Whatever may come his way, whatever dark magic or isolation or internal rage, Harry Potter’s journey is toward love and kindness. It is a constant journey, perhaps one with no end-point, and that lesson will always be pertinent. It’s why we still gravitate towards robes and wands, what characters like Harry, Ron and Hermoine wore when they found community and what they used for both mischief and heroism. It’s why we wear the colours of the attributes we value in ourselves - because we’ve seen those facets come to fruition, in the midst of other people when they needed it most. It’s why we keep yearning to go back to Hogwarts, where friendships were formed, lifelong lessons learned, and fundamental truths of our experience discovered…

What’s the first defining feature you ever noticed about Harry?

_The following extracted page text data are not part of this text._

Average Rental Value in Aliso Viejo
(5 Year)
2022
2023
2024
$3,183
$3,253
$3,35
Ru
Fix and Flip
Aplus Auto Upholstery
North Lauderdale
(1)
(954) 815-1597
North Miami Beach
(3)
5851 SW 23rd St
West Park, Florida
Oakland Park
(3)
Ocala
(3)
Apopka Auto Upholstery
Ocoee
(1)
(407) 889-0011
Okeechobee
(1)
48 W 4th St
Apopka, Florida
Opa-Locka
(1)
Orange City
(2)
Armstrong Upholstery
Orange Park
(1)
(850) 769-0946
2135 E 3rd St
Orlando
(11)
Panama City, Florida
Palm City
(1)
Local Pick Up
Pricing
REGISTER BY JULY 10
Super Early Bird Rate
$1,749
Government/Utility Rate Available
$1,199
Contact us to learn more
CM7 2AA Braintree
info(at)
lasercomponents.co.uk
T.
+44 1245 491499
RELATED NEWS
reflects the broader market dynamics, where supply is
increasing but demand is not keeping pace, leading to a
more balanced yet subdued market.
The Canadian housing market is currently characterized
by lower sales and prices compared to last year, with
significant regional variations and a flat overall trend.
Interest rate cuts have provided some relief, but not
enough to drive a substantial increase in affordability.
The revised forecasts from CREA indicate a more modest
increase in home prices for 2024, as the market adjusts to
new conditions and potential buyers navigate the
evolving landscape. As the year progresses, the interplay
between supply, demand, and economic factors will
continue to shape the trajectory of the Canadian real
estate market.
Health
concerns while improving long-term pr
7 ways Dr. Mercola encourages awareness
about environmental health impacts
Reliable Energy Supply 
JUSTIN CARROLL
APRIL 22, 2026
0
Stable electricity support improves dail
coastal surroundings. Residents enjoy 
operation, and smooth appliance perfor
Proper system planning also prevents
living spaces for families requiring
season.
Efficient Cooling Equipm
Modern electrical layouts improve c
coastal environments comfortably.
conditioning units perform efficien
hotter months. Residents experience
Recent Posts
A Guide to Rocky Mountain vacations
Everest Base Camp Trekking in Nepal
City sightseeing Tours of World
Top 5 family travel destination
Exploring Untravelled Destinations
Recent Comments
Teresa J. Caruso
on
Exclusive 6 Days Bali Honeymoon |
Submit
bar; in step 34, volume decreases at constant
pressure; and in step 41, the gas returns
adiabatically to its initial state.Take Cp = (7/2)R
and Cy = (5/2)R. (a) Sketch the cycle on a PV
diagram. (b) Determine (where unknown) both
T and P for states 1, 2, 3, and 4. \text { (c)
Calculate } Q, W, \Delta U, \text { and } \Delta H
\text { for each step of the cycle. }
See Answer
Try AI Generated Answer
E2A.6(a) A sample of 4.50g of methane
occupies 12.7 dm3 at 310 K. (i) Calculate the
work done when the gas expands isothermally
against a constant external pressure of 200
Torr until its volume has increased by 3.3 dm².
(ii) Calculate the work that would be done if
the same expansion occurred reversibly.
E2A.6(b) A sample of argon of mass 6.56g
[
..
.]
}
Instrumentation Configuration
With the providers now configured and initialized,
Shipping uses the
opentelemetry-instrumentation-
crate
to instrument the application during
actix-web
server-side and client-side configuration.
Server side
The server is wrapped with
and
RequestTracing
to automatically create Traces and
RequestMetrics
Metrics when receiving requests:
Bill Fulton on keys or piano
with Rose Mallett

As much as our scars are born from tragedy, they are healed and made to take perfect form by those that love us, until they make us who we are. As tragic as that lightning bolt may be, it would not exist without the most powerful magic of all.

“Love as powerful as your mother's for you leaves its own mark. To have been loved so deeply, even though the person who loved us is gone, will give us some protection forever.”